It’s Christmas Eve and silence has descended. A time to reflect on the meaning of this sacred time of year for many religions. There is a great emphasis on gifts, and as I’ve grown older I’ve put more emphasis on giving meaningful gifts. For me it’s the major event of the year where I can thank all the people I appreciate in my life. At this time of year and with that thought in mind, I hope people will realize that those like me who give out of love and appreciation this time of year, do not expect reciprocity. If you want to give me a give because you appreciate me in some way, then by all means; however, just because I give you a gift doesn’t mean you must run out and find something to give me in return. There should be joy in the giving of gifts, not stress. Some people may not have the means to return the gift, and that is perfectly acceptable. It’s called the season of giving, not the season of receiving.

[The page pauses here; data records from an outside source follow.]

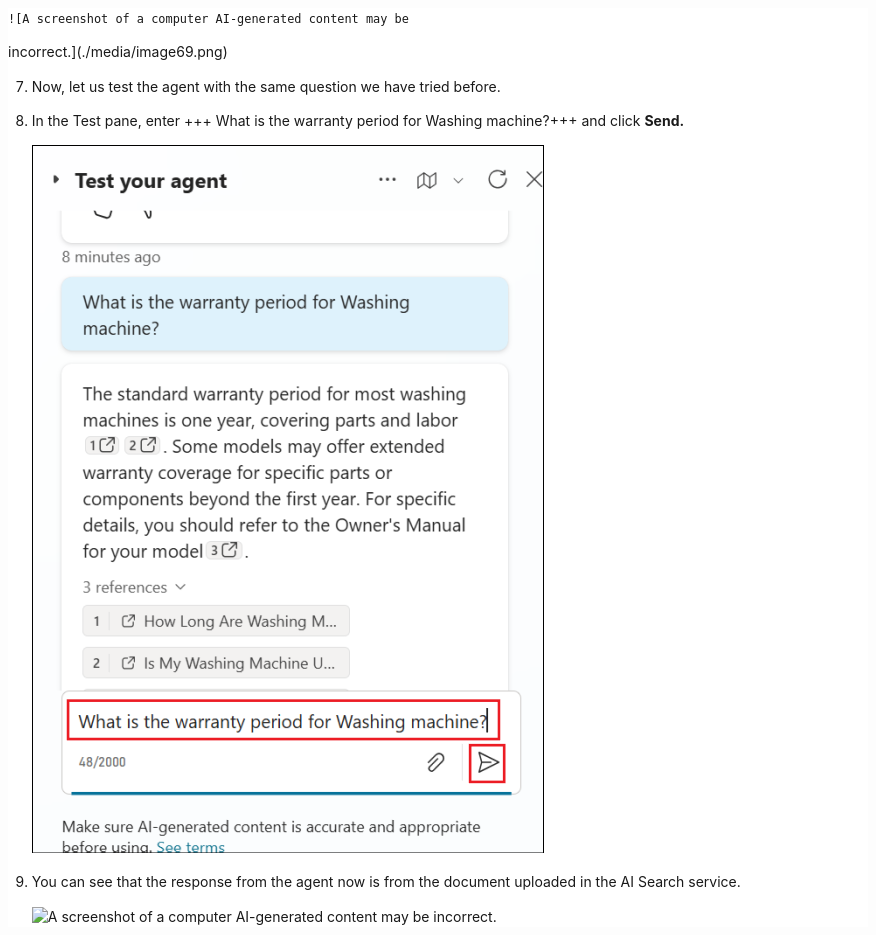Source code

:     ![A screenshot of a computer AI-generated content may be
incorrect.](./media/image69.png)

7.  Now, let us test the agent with the same question we have tried
    before.

8.  In the Test pane, enter +++ What is the warranty period for Washing
    machine?+++ and click **Send.**

    ![](./media/image70.png)

9.  You can see that the response from the agent now is from the
    document uploaded in the AI Search service.

    ![A screenshot of a computer AI-generated content may be
incorrect.](./media/image71.png)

One interesting thing about gifts is that the smallest and most unexpected ones can be the most touching and meaningful. These are the gifts we remember long after the others are gone.
There is a decoration I like to bring out this time of year; something so small and so simple that it could be easily overlooked. It is a gift that touched my heart when I received it and still does so today. If I had to give up every Christmas decoration I owned, save one, this would be the one I would keep.

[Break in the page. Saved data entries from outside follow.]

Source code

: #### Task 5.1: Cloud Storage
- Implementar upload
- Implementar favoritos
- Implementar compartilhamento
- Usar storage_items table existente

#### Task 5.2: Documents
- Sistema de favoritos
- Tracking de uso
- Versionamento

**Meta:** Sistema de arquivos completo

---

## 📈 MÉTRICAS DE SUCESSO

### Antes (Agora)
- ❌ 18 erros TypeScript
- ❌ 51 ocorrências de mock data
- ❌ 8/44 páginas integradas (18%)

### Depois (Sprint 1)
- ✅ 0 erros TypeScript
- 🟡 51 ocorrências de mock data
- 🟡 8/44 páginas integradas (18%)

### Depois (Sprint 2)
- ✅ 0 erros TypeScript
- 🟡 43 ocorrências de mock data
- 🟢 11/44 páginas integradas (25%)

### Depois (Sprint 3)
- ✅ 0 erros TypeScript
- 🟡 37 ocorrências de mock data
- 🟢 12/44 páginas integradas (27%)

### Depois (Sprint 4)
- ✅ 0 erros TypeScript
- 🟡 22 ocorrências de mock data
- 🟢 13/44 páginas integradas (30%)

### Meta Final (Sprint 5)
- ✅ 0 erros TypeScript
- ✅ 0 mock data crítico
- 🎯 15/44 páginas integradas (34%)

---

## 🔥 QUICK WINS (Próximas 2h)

Inspired by an adopt-a-family program at one of my former employers I instituted a similar program in my department at another company. This is an excellent way to help those in need and I’ve always found the majority of my co-workers to be kind and generous in helping to provide a special holiday for a deserving family.
It’s not always easy for people to ask for assistance and you can hear the embarrassment in their voices when you call to gather their family’s wish list. Nearly all swallow their pride for the sake of their children. Like most parents, they want their children to have a happy holiday, despite the every day hardships. It was from one such family that I received the decoration that I hold most dear and represents the true giving nature of the season.
While delivering presents and food for holiday meals to one of the families I was handed a small gift after we finished unloading. I still remember the mother and one of her children, a little boy about 2 or 3 years old. I was surprised that they would offer me something, knowing they had little to give, but it was obviously important to them to give something in return.
Visiting my home during the holidays you would probably walk past this decoration without seeing it or knowing its significance. However, if you do happen to notice the small baby food jar with the holiday napkin decoration glued round the outside; a pretty maroon and gold striped ribbon tied around the threads; and a red votive candle inside, stop and admire the simplicity of this precious gift. A gift given out of love and appreciation, as all gifts should be. A gift given when no gift was required or expected. A gift from one grateful heart to one very humbled heart that I hope will stay with me throughout the rest of my life as a reminder of the true spirit of this special holiday season.
Remember the spirit of giving from the heart, no matter how big or small and I hope you have a happy and blessed holiday season.